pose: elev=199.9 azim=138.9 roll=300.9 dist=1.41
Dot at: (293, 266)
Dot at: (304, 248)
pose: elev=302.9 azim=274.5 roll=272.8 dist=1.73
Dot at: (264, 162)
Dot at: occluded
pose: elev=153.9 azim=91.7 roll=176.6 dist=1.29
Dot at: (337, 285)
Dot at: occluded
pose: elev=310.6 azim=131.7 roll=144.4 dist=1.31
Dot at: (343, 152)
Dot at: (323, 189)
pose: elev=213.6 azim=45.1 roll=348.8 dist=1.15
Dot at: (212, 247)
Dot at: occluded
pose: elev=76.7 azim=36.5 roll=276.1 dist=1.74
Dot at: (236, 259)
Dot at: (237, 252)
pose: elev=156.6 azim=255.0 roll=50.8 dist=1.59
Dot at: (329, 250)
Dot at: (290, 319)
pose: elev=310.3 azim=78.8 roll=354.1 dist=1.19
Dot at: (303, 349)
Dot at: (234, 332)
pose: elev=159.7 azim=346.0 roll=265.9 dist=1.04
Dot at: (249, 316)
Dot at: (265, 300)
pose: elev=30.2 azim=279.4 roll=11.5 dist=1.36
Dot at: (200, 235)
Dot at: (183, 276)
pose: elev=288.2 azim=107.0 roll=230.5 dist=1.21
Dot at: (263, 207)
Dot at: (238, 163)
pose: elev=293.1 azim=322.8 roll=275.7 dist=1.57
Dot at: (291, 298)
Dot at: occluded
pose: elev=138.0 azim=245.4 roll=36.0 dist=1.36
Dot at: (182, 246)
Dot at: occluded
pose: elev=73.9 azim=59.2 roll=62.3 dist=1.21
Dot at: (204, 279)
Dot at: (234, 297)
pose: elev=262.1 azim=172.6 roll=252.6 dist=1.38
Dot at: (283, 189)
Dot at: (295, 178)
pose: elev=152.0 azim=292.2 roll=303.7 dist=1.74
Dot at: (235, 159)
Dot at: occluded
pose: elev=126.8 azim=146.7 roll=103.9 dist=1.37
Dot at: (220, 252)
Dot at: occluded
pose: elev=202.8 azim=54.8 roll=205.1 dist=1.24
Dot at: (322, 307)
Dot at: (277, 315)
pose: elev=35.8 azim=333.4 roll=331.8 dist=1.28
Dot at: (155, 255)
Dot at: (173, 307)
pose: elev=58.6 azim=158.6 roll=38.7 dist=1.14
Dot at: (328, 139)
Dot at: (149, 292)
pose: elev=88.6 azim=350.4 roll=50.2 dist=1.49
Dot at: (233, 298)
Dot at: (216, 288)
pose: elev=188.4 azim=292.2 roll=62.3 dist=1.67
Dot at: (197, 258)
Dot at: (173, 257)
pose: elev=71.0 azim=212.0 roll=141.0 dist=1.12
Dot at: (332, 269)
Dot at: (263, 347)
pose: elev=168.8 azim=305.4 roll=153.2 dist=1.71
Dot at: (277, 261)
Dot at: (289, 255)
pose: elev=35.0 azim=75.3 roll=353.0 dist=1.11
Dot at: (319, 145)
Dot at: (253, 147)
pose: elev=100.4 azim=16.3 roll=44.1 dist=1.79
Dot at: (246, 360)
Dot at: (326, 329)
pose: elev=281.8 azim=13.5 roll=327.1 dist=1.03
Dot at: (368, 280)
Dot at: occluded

- [STATED TASK]:
Copy all of the lines above, character for character, without changing anything.

- [COMPLETE OUTPUT]:
pose: elev=199.9 azim=138.9 roll=300.9 dist=1.41
Dot at: (293, 266)
Dot at: (304, 248)
pose: elev=302.9 azim=274.5 roll=272.8 dist=1.73
Dot at: (264, 162)
Dot at: occluded
pose: elev=153.9 azim=91.7 roll=176.6 dist=1.29
Dot at: (337, 285)
Dot at: occluded
pose: elev=310.6 azim=131.7 roll=144.4 dist=1.31
Dot at: (343, 152)
Dot at: (323, 189)
pose: elev=213.6 azim=45.1 roll=348.8 dist=1.15
Dot at: (212, 247)
Dot at: occluded
pose: elev=76.7 azim=36.5 roll=276.1 dist=1.74
Dot at: (236, 259)
Dot at: (237, 252)
pose: elev=156.6 azim=255.0 roll=50.8 dist=1.59
Dot at: (329, 250)
Dot at: (290, 319)
pose: elev=310.3 azim=78.8 roll=354.1 dist=1.19
Dot at: (303, 349)
Dot at: (234, 332)
pose: elev=159.7 azim=346.0 roll=265.9 dist=1.04
Dot at: (249, 316)
Dot at: (265, 300)
pose: elev=30.2 azim=279.4 roll=11.5 dist=1.36
Dot at: (200, 235)
Dot at: (183, 276)
pose: elev=288.2 azim=107.0 roll=230.5 dist=1.21
Dot at: (263, 207)
Dot at: (238, 163)
pose: elev=293.1 azim=322.8 roll=275.7 dist=1.57
Dot at: (291, 298)
Dot at: occluded
pose: elev=138.0 azim=245.4 roll=36.0 dist=1.36
Dot at: (182, 246)
Dot at: occluded
pose: elev=73.9 azim=59.2 roll=62.3 dist=1.21
Dot at: (204, 279)
Dot at: (234, 297)
pose: elev=262.1 azim=172.6 roll=252.6 dist=1.38
Dot at: (283, 189)
Dot at: (295, 178)
pose: elev=152.0 azim=292.2 roll=303.7 dist=1.74
Dot at: (235, 159)
Dot at: occluded
pose: elev=126.8 azim=146.7 roll=103.9 dist=1.37
Dot at: (220, 252)
Dot at: occluded
pose: elev=202.8 azim=54.8 roll=205.1 dist=1.24
Dot at: (322, 307)
Dot at: (277, 315)
pose: elev=35.8 azim=333.4 roll=331.8 dist=1.28
Dot at: (155, 255)
Dot at: (173, 307)
pose: elev=58.6 azim=158.6 roll=38.7 dist=1.14
Dot at: (328, 139)
Dot at: (149, 292)
pose: elev=88.6 azim=350.4 roll=50.2 dist=1.49
Dot at: (233, 298)
Dot at: (216, 288)
pose: elev=188.4 azim=292.2 roll=62.3 dist=1.67
Dot at: (197, 258)
Dot at: (173, 257)
pose: elev=71.0 azim=212.0 roll=141.0 dist=1.12
Dot at: (332, 269)
Dot at: (263, 347)
pose: elev=168.8 azim=305.4 roll=153.2 dist=1.71
Dot at: (277, 261)
Dot at: (289, 255)
pose: elev=35.0 azim=75.3 roll=353.0 dist=1.11
Dot at: (319, 145)
Dot at: (253, 147)
pose: elev=100.4 azim=16.3 roll=44.1 dist=1.79
Dot at: (246, 360)
Dot at: (326, 329)
pose: elev=281.8 azim=13.5 roll=327.1 dist=1.03
Dot at: (368, 280)
Dot at: occluded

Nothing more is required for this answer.